----- Recorded information

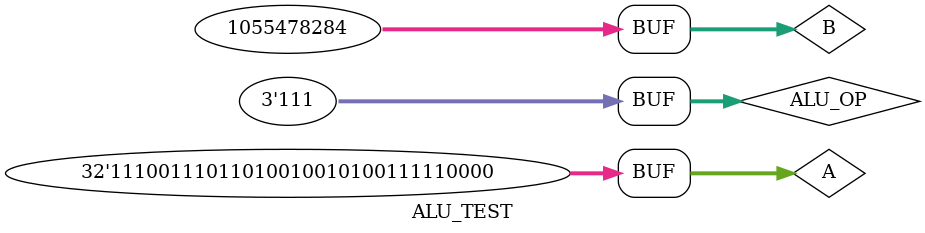
<source format=v>
`timescale 1ns / 1ps


module ALU_TEST;

	// Inputs
	reg [31:0] A;
	reg [31:0] B;
	reg [2:0] ALU_OP;

	// Outputs
	wire ZF;
	wire OF;
	wire [31:0] F;

	// Instantiate the Unit Under Test (UUT)
	ALU uut (
		.A(A), 
		.B(B), 
		.ZF(ZF), 
		.OF(OF), 
		.F(F), 
		.ALU_OP(ALU_OP)
	);

	initial begin
		// Initialize Inputs
			A=32'h1e45d9f9;
        B=32'hd4c41db0;
        ALU_OP= 0;
        #20;
        A=32'h1e45d9f9;
        B=32'hd4c41db0;
        ALU_OP= 1;
        #20;
        A=32'h1e45d9f9;
        B=32'hd4c41db0;
        ALU_OP= 2;
        #20;
        A=32'h1e45d9f9;
        B=32'hd4c41db0;
        ALU_OP= 3;
        #20;
        A=32'h1e45d9f9;
        B=32'hd4c41db0;
        ALU_OP= 4;
        #20;
        A=32'h1e45d9f9;
        B=32'hd4c41db0;
        ALU_OP= 5;
        #20;
        A=32'h1e45d9f9;
        B=32'hd4c41db0;
        ALU_OP= 6;
        #20;
        A=32'h1e45d9f9;
        B=32'hd4c41db0;
        ALU_OP= 7;
        #20;
        A=32'h48342e09;
        B=32'ha5f5973e;
        ALU_OP= 0;
        #20;
        A=32'h48342e09;
        B=32'ha5f5973e;
        ALU_OP= 1;
        #20;
        A=32'h48342e09;
        B=32'ha5f5973e;
        ALU_OP= 2;
        #20;
        A=32'h48342e09;
        B=32'ha5f5973e;
        ALU_OP= 3;
        #20;
        A=32'h48342e09;
        B=32'ha5f5973e;
        ALU_OP= 4;
        #20;
        A=32'h48342e09;
        B=32'ha5f5973e;
        ALU_OP= 5;
        #20;
        A=32'h48342e09;
        B=32'ha5f5973e;
        ALU_OP= 6;
        #20;
        A=32'h48342e09;
        B=32'ha5f5973e;
        ALU_OP= 7;
        #20;
        A=32'h73254ed5;
        B=32'h92292c55;
        ALU_OP= 0;
        #20;
        A=32'h73254ed5;
        B=32'h92292c55;
        ALU_OP= 1;
        #20;
        A=32'h73254ed5;
        B=32'h92292c55;
        ALU_OP= 2;
        #20;
        A=32'h73254ed5;
        B=32'h92292c55;
        ALU_OP= 3;
        #20;
        A=32'h73254ed5;
        B=32'h92292c55;
        ALU_OP= 4;
        #20;
        A=32'h73254ed5;
        B=32'h92292c55;
        ALU_OP= 5;
        #20;
        A=32'h73254ed5;
        B=32'h92292c55;
        ALU_OP= 6;
        #20;
        A=32'h73254ed5;
        B=32'h92292c55;
        ALU_OP= 7;
        #20;
        A=32'hd0d65f3d;
        B=32'h6c2cb5e9;
        ALU_OP= 0;
        #20;
        A=32'hd0d65f3d;
        B=32'h6c2cb5e9;
        ALU_OP= 1;
        #20;
        A=32'hd0d65f3d;
        B=32'h6c2cb5e9;
        ALU_OP= 2;
        #20;
        A=32'hd0d65f3d;
        B=32'h6c2cb5e9;
        ALU_OP= 3;
        #20;
        A=32'hd0d65f3d;
        B=32'h6c2cb5e9;
        ALU_OP= 4;
        #20;
        A=32'hd0d65f3d;
        B=32'h6c2cb5e9;
        ALU_OP= 5;
        #20;
        A=32'hd0d65f3d;
        B=32'h6c2cb5e9;
        ALU_OP= 6;
        #20;
        A=32'hd0d65f3d;
        B=32'h6c2cb5e9;
        ALU_OP= 7;
        #20;
        A=32'he76929f0;
        B=32'h3ee9520c;
        ALU_OP= 0;
        #20;
        A=32'he76929f0;
        B=32'h3ee9520c;
        ALU_OP= 1;
        #20;
        A=32'he76929f0;
        B=32'h3ee9520c;
        ALU_OP= 2;
        #20;
        A=32'he76929f0;
        B=32'h3ee9520c;
        ALU_OP= 3;
        #20;
        A=32'he76929f0;
        B=32'h3ee9520c;
        ALU_OP= 4;
        #20;
        A=32'he76929f0;
        B=32'h3ee9520c;
        ALU_OP= 5;
        #20;
        A=32'he76929f0;
        B=32'h3ee9520c;
        ALU_OP= 6;
        #20;
        A=32'he76929f0;
        B=32'h3ee9520c;
        ALU_OP= 7;
        #20;
    end
      
endmodule


</source>
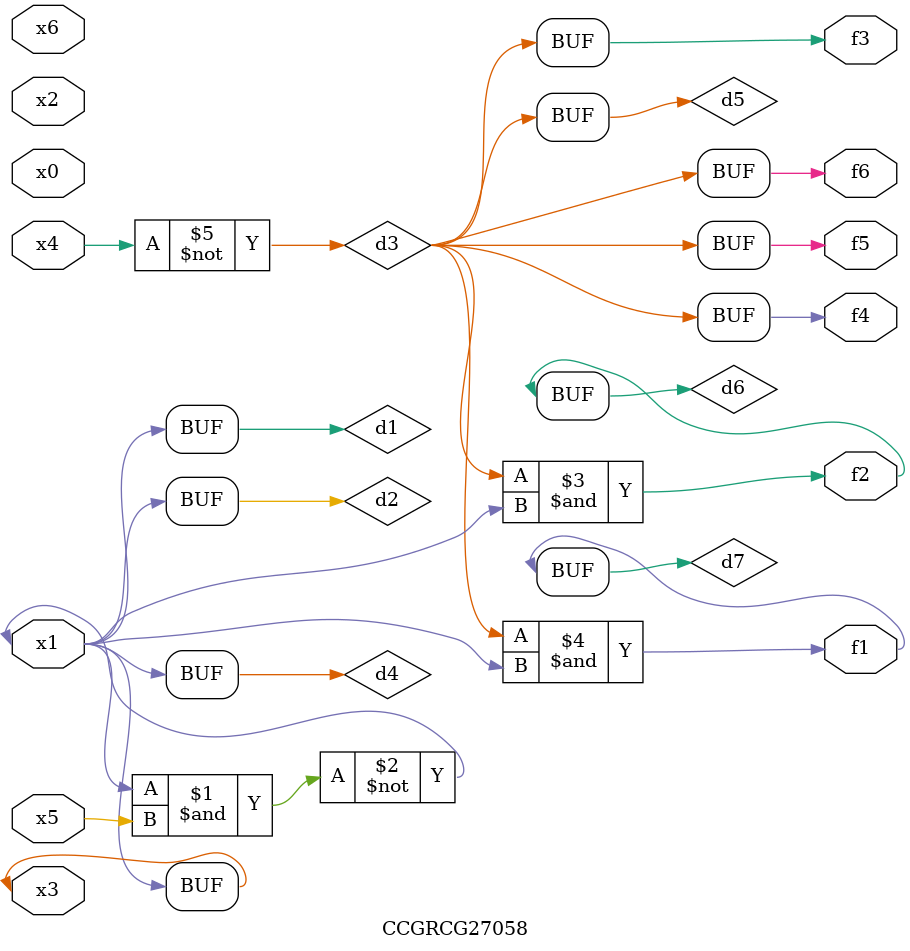
<source format=v>
module CCGRCG27058(
	input x0, x1, x2, x3, x4, x5, x6,
	output f1, f2, f3, f4, f5, f6
);

	wire d1, d2, d3, d4, d5, d6, d7;

	buf (d1, x1, x3);
	nand (d2, x1, x5);
	not (d3, x4);
	buf (d4, d1, d2);
	buf (d5, d3);
	and (d6, d3, d4);
	and (d7, d3, d4);
	assign f1 = d7;
	assign f2 = d6;
	assign f3 = d5;
	assign f4 = d5;
	assign f5 = d5;
	assign f6 = d5;
endmodule

</source>
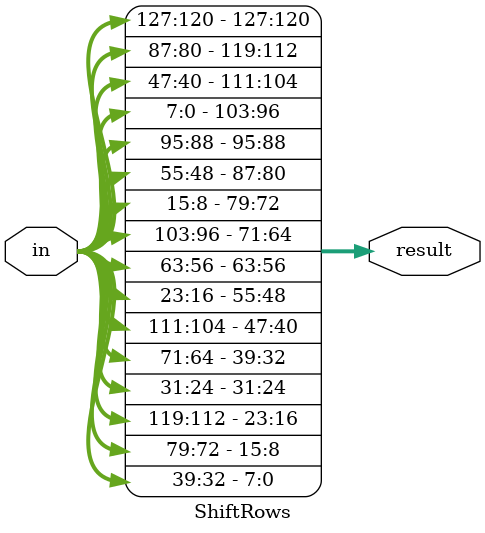
<source format=v>
module ShiftRows (
    input [127:0] in,
    output [127:0] result
);

// row 0
assign result[7:0] = in[39:32];
assign result[39:32] = in[71:64];
assign result[71:64] = in[103:96];
assign result[103:96] = in[7:0];

// row 1
assign result[15:8] = in[79:72];
assign result[47:40] = in[111:104];
assign result[79:72] = in[15:8];
assign result[111:104] = in[47:40];

// row 2
assign result[23:16] = in[119:112];
assign result[55:48] = in[23:16];
assign result[87:80] = in[55:48];
assign result[119:112] = in[87:80];

// row 3
assign result[31:24] = in[31:24];
assign result[63:56] = in[63:56];
assign result[95:88] = in[95:88];
assign result[127:120] = in[127:120];

endmodule

</source>
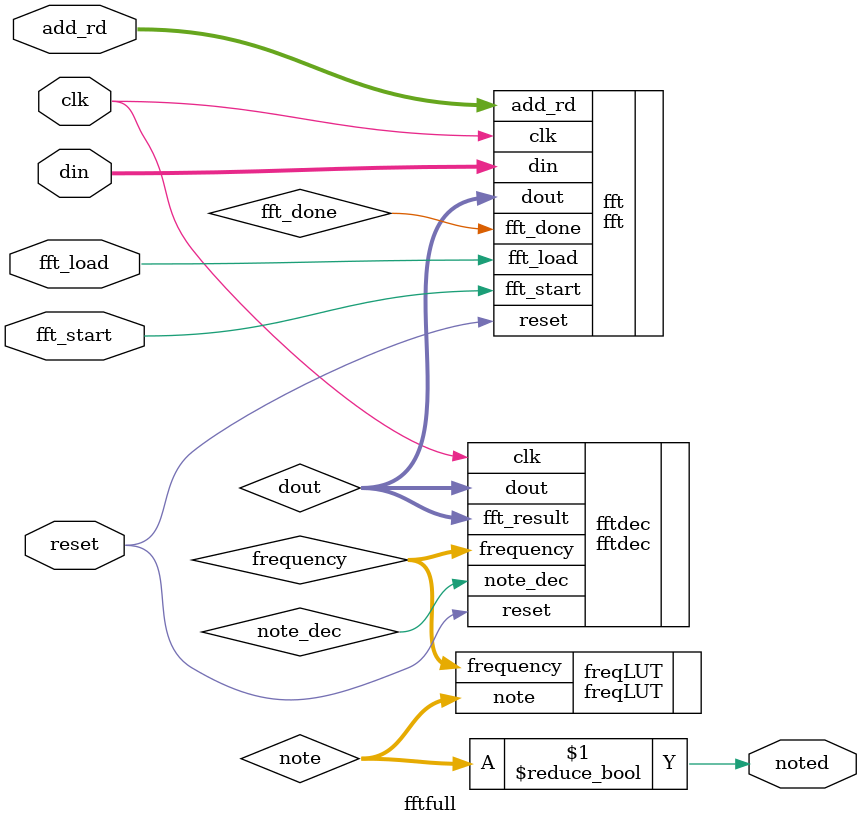
<source format=sv>

module fftfull #(parameter BIT_WIDTH = 16, N = 9, FFT_SIZE = 512, FS = 48000)
                (input logic clk, reset,
				 input logic fft_load, fft_start,
				 input logic [BIT_WIDTH - 1:0] din,
                 input logic [N - 1:0] add_rd,
                 output logic noted);
				 
// fft logic
logic [2*BIT_WIDTH - 1:0] dout;
logic fft_done;

// fftdec logic
logic [BIT_WIDTH:0] frequency;
logic note_dec;

logic [7:0] note;

fft #(.BIT_WIDTH(BIT_WIDTH), .N(N))
    fft(.clk(clk),
        .reset(reset),
        .fft_start(fft_start),
        .fft_load(fft_load),
        .add_rd(add_rd),
        .din(din),
        .dout(dout),
        .fft_done(fft_done));

fftdec #(.BIT_WIDTH(BIT_WIDTH), .N(N), .FFT_SIZE(FFT_SIZE), .FS(FS))
    fftdec(.clk(clk),
           .reset(reset),
           .dout(dout),
           .fft_result(dout),
           .frequency(frequency),
           .note_dec(note_dec));

freqLUT #(.BIT_WIDTH(BIT_WIDTH))
    freqLUT(.frequency(frequency),
            .note(note));


assign noted = (note != 8'b0000_0000);

endmodule
</source>
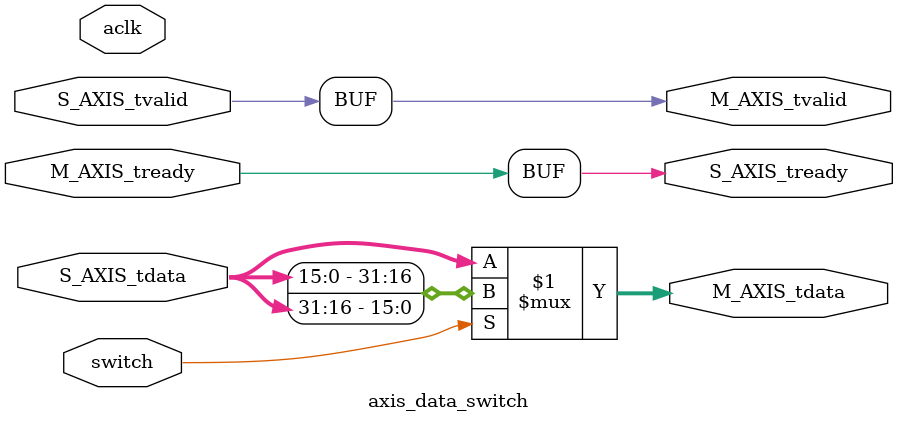
<source format=v>
`timescale 1ns / 1ps

module axis_data_switch #
(
    parameter integer                       AXIS_TDATA_WIDTH    = 32
)
(
    // system signals
    input  wire                             aclk,
    
    // IP signals
    input  wire                             switch,

    // slave
    input  wire [AXIS_TDATA_WIDTH-1:0]      S_AXIS_tdata,
    input  wire                             S_AXIS_tvalid,
    output wire                             S_AXIS_tready,

    // master
    input  wire                             M_AXIS_tready,
    output wire [AXIS_TDATA_WIDTH-1:0]      M_AXIS_tdata,
    output wire                             M_AXIS_tvalid
);

    assign M_AXIS_tvalid                    = S_AXIS_tvalid;
    assign S_AXIS_tready                    = M_AXIS_tready;

    assign M_AXIS_tdata                     = switch ? {S_AXIS_tdata[(AXIS_TDATA_WIDTH/2)-1:0], S_AXIS_tdata[AXIS_TDATA_WIDTH-1:AXIS_TDATA_WIDTH/2]} : S_AXIS_tdata;

endmodule
</source>
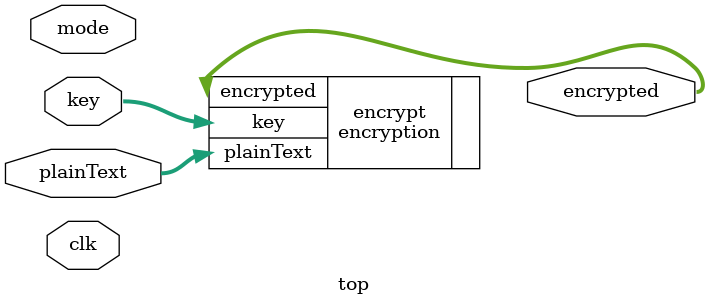
<source format=v>
`timescale 1ns / 1ps
module top(
	input clk,
	input mode, // 1 = decryption and 0 = encryption
	input [0:63] key,
	input [0:63] plainText,
	output [0:63] encrypted
    );
	 
encryption encrypt (
    .plainText(plainText), 
    .key(key), 
    .encrypted(encrypted)
    );




endmodule

</source>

----------

Work required
Give the number of lines in the records that contain the string "encrypted", with no other output.

Exercise result
2